Il se signala dans les armes jusqu'à l'âge de 40 ans ; il se trouva à la bataille de Coutras, au combat d'Arques, à la bataille d'Ivri, aux sieges de Paris, de Noyon, de Rouen, de Laon, et à toutes les occasions périlleuses. Dans sa place de sur-intendant des finances, il rétablit si bien celles de l'état, qu'il paya deux cent millions de dettes en dix ans, et qu'il remit de grandes sommes dans les trésors de son maître.

Il l'aimait avec un zèle et un attachement inexprimable. Un soir Henri IV. lui fit quelques reproches vifs, et mal-à-propos. Ce bon prince y songea pendant la nuit, et le lendemain de grand matin, il courut à l'arsenal chez Sully pour réparer sa faute. " Mon ami, lui dit-il en l'abordant, j'ai eu tort hier avec vous, je viens vous prier de me le pardonner. Sire, répondit Sully, vous voulez que je meure à votre service, de joie et de reconnaissance ". Voilà le portrait d'Henri IV. et de Sully.

A la mort funeste de ce grand monarque, arrivée en 1610, le duc de Sully se vit contraint de se rendre dans une de ses terres, et d'y mener une vie privée. Quelques années après, le roi Louis XIII. le fit revenir à la cour, pour lui demander son avis sur des affaires importantes. Il y vint quoiqu'avec répugnance. Les jeunes courtisans, qui gouvernaient Louis XIII. voulurent selon l'usage, donner des ridicules à ce vieux ministre, qui reparaissait dans une jeune cour, avec des habits et des airs de modes passés depuis longtemps.
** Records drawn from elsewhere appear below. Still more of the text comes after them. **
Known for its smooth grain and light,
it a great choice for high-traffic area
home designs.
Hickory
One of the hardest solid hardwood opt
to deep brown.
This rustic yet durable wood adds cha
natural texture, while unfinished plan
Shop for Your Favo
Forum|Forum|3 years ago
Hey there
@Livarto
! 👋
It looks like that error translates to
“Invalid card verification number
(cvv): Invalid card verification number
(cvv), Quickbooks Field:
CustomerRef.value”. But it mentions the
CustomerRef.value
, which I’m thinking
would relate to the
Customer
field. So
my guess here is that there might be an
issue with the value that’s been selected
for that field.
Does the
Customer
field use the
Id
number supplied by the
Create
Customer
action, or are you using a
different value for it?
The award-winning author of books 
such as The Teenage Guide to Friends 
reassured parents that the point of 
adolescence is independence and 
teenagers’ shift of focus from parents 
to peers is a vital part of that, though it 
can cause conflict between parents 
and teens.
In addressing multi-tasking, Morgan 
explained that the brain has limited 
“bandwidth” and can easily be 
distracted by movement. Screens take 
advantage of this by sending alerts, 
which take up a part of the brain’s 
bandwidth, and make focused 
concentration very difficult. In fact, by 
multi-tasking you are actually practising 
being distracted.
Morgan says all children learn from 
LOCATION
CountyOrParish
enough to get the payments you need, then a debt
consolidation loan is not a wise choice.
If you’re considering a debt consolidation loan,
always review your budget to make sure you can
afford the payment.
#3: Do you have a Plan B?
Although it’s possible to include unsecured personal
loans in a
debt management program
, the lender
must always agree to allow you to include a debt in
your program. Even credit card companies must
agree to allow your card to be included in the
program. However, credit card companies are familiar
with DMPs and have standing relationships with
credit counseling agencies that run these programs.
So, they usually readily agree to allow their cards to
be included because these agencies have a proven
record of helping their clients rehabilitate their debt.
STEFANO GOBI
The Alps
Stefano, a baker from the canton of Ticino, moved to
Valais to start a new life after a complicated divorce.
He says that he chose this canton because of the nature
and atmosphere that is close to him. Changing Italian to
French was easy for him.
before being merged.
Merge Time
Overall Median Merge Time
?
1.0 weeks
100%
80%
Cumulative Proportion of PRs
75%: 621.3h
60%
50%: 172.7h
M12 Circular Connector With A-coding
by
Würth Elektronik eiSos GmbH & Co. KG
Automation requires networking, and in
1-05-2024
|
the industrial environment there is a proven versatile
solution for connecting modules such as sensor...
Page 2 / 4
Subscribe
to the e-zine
Le duc de Sully qui s'en aperçut, dit au roi : " Sire, quand le roi votre père, de glorieuse mémoire, me faisait l'honneur de me consulter, nous ne commençions à parler d'affaires, qu'au préalable on n'eut fait passer dans l'antichambre les baladins et les bouffons de la cour ".
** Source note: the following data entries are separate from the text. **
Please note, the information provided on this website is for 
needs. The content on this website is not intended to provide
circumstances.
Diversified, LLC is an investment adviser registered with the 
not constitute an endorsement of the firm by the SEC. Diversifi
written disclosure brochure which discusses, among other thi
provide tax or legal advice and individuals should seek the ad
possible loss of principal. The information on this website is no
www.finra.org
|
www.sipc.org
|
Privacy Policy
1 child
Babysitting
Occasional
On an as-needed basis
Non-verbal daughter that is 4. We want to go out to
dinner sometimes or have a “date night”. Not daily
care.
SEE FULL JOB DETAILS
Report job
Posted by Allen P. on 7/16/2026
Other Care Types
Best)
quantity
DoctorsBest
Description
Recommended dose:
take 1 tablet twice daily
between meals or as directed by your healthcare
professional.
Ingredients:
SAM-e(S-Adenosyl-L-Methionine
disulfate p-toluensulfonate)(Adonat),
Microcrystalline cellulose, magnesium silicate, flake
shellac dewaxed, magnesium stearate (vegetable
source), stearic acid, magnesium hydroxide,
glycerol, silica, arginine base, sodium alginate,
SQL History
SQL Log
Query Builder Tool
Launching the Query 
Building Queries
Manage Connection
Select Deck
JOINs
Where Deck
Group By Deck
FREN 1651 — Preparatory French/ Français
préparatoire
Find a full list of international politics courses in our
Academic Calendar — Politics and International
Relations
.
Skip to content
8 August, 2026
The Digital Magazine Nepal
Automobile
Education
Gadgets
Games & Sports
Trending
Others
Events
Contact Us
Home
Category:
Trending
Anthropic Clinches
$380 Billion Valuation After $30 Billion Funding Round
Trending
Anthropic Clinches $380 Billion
M. l'abbé de l'Ecluse a rédigé dans un nouvel ordre les Oeconomies royales de Sully. C'est un très-bon ouvrage, mais qui n'a point fait tomber le mérite de l'original au jugement des curieux. Il n'a pu insérer dans son abrégé, quantité de choses instructives sur les affaires d'état ; et en même temps il a passé sous silence quelques anecdotes singulières. Telle est, par exemple, celle qu'on lit dans les Oeconomies, p. 219. " Je me souviendrai toujours, dit M. de Sully, de l'attitude et de l'attirail bizarre où je trouvai ce prince (Henri III.), dans son cabinet, en 1586. Il avait l'épée au côté, une cape sur les épaules, une petite toque sur la tête, un panier plein de petits chiens, pendu à son cou par un large ruban ; et il se tenait si immobile, qu'en nous adressant la parole, il ne remua ni tête, ni pieds, ni mains ". (D.J.)